観光市場は、「食べる」、「買う」、「体験する」、「交流する」、「集う」の時代へ

 ◇観光学を学ぶ上で

2009年1月10日2時50分配信 産経新聞
 「観光立国」を目指し昨年10月に発足した観光庁が“旗振り役”として期待する「観光系大学」で、観光業界に就職する卒業生が2割にとどまっている。経営能力を期待する業界に対し、大学のカリキュラムは歴史や地理重視とギャップがあるのが要因。観光庁は「業界が求める人材を育てられていない」として、大学のモデルカリキュラム作りに乗り出した。(滝口亜希) 
景気悪化の影響で苦戦を強いられている観光業界からは「経営が厳しい中で、一人でも専門性のある人材がほしい」という声が寄せられ、「人材ニーズはむしろ高まっている」(観光庁)。 しかし、国土交通省が平成16~18年度に観光系学部・学科を卒業した学生に行った進路調査では、旅行業が8%、宿泊業が7%、旅客鉄道業が5%。観光業界全体でも23%という寂しい結果だった。  こうした背景について、観光庁観光資源課では「まだ新しい分野のため、企業が欲しがる人材像を、大学側がつかみきれていないため」と分析する。

== 課題一覧 ==
1. 観光系大学の記事のうち、「観光市場は、「食べる」、「買う」、「体験する」、「交流する」、「集う」の時代へ」から「りに乗り出した。(滝口亜希)」までを一字も変えずに出力してください。
2. 観光系大学の記事によると、国土交通省の進路調査で観光業界全体に就職した卒業生の割合は何%でしたか。
3. 観光系大学の記事を、最後の文の後から書き継いでください。
記録は観光系大学の記事とは別の資料です。

== 記録一覧 ==

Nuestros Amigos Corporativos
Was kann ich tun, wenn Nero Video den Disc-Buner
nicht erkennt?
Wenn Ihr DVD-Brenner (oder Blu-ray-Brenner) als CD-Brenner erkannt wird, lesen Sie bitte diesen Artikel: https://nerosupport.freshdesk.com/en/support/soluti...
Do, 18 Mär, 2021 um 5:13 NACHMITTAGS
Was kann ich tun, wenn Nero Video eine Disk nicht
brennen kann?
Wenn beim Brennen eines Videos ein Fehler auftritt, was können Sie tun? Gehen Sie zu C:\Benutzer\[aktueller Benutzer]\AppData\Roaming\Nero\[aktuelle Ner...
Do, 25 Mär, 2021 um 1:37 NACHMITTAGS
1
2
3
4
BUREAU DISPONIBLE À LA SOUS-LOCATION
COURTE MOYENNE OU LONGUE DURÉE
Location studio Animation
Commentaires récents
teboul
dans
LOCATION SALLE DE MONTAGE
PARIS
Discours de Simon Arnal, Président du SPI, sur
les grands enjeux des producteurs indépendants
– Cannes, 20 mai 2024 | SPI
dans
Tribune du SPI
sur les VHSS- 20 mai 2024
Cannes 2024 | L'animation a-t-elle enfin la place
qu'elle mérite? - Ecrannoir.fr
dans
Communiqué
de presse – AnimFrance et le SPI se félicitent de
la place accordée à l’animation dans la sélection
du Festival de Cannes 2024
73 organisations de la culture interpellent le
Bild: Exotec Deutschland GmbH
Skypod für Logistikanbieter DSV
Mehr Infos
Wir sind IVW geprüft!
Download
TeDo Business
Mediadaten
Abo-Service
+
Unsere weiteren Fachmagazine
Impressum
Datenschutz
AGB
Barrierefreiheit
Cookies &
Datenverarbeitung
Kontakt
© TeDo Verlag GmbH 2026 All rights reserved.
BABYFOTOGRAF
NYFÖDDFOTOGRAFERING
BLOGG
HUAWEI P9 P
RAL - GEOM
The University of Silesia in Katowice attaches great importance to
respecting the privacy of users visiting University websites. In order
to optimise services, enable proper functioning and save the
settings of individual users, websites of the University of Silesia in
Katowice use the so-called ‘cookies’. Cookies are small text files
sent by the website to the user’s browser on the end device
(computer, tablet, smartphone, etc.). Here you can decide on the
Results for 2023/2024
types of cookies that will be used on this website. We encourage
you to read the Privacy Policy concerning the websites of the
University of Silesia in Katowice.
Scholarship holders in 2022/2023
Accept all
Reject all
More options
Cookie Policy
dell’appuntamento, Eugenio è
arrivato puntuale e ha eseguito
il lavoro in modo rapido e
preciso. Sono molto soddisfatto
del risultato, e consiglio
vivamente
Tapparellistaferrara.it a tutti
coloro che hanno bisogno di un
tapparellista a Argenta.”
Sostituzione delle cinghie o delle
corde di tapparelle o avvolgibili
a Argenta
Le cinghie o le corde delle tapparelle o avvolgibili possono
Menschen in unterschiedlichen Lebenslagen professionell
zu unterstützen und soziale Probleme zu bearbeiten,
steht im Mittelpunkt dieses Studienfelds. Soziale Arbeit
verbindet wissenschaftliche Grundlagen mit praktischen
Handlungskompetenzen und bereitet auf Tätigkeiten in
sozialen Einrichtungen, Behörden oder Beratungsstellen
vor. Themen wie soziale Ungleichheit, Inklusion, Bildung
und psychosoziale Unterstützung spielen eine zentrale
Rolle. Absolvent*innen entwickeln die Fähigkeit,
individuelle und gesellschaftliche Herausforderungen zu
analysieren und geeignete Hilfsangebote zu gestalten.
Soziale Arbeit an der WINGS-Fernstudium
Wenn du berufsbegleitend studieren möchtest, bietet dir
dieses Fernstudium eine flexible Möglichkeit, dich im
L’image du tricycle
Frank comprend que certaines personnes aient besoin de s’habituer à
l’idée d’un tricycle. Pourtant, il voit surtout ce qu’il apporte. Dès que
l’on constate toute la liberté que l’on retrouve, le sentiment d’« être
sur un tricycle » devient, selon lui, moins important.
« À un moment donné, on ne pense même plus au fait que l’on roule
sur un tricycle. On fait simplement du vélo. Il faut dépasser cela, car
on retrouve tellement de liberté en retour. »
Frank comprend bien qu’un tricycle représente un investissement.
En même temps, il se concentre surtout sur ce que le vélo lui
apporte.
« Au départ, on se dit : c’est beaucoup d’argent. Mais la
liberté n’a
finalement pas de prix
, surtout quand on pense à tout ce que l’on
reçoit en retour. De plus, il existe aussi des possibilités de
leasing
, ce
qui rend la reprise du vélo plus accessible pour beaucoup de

== 課題別の出力 ==
1.
観光市場は、「食べる」、「買う」、「体験する」、「交流する」、「集う」の時代へ

 ◇観光学を学ぶ上で

2009年1月10日2時50分配信 産経新聞
 「観光立国」を目指し昨年10月に発足した観光庁が“旗振り役”として期待する「観光系大学」で、観光業界に就職する卒業生が2割にとどまっている。経営能力を期待する業界に対し、大学のカリキュラムは歴史や地理重視とギャップがあるのが要因。観光庁は「業界が求める人材を育てられていない」として、大学のモデルカリキュラム作りに乗り出した。(滝口亜希)

2. 23%

3.
観光庁が観光関連企業を対象に「求める人材像」を調査したところ ▽管理職・リーダーとしての素質・適性 ▽どの部門にも対応できる基礎能力 ▽社会人としての常識・マナー などの回答が多く、同課は「経営全般について学んでほしいというニーズが見られる」。

しかし、国内の観光系学科・学部のカリキュラムでは歴史、政治、地理などの社会科学系分野を重視する傾向にあり、経営に関しては軽く触れる程度。卒業生の約半分が観光業界に就職する米コーネル大学が、カリキュラムの66・7%を経営分野に割いているのとは対照的だ。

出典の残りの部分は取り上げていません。